From an earlier Adler post, reformatted by me: :

One of the best examples of the politicization of science by the "left" — and one of the few that Mooney acknowledges — is the treatment of agricultural biotechnology, and the decision to subject such products to more stringent regulatory review than those developed with other methods. This policy has no scientific basis, as the National Academy of Sciences has stated many times.

Another example would be claims by environmentalist groups that pesticide residues on foods pose a significant cancer risk, a claim which the NAS has also rejected.

A third would be seeking endangered species listings for the purpose of halting development.
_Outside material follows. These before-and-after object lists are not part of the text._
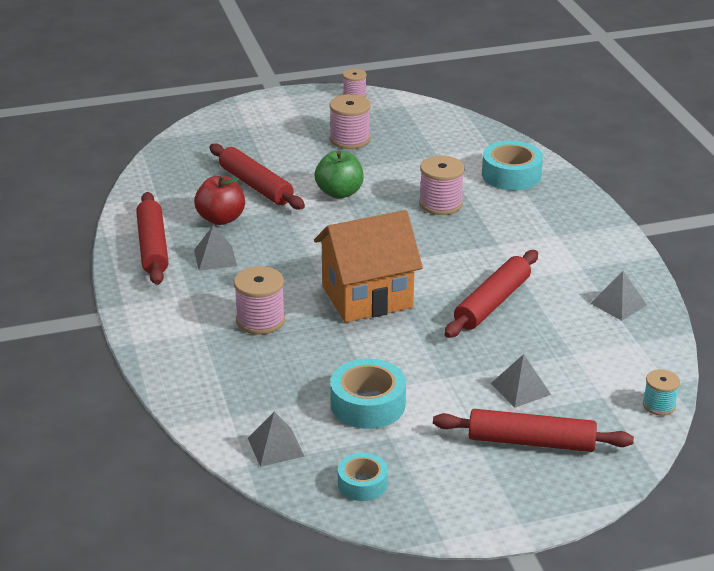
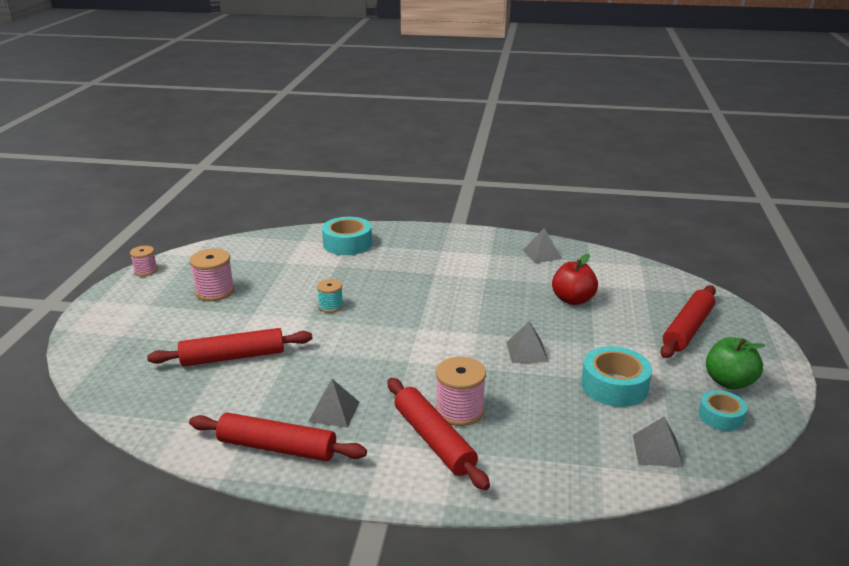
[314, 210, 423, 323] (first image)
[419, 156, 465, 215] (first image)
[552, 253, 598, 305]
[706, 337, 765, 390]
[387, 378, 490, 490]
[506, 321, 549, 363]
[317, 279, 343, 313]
A fourth would be efforts to claim asthma incidence (as opposed to asthma attacks) are related to outdoor air pollution, when there is no data to support such a claim.

A fifth would be the EPA's second-hand smoke study, which a federal court found was driven to reach a predetermined result.

A sixth would be claims that the "precautionary principle" is a "science-based" approach to risk, when it actually reflects a normative policy judgment about how to weigh and evaluate risks.

A seventh would be the compounded conservatisms that are embedded into many agency risk assessments, such as those conducted for the federal Superfund program.

An eighth would be molding "ecosystem management" to satisfy non-scientific normative preferences about how land should be managed.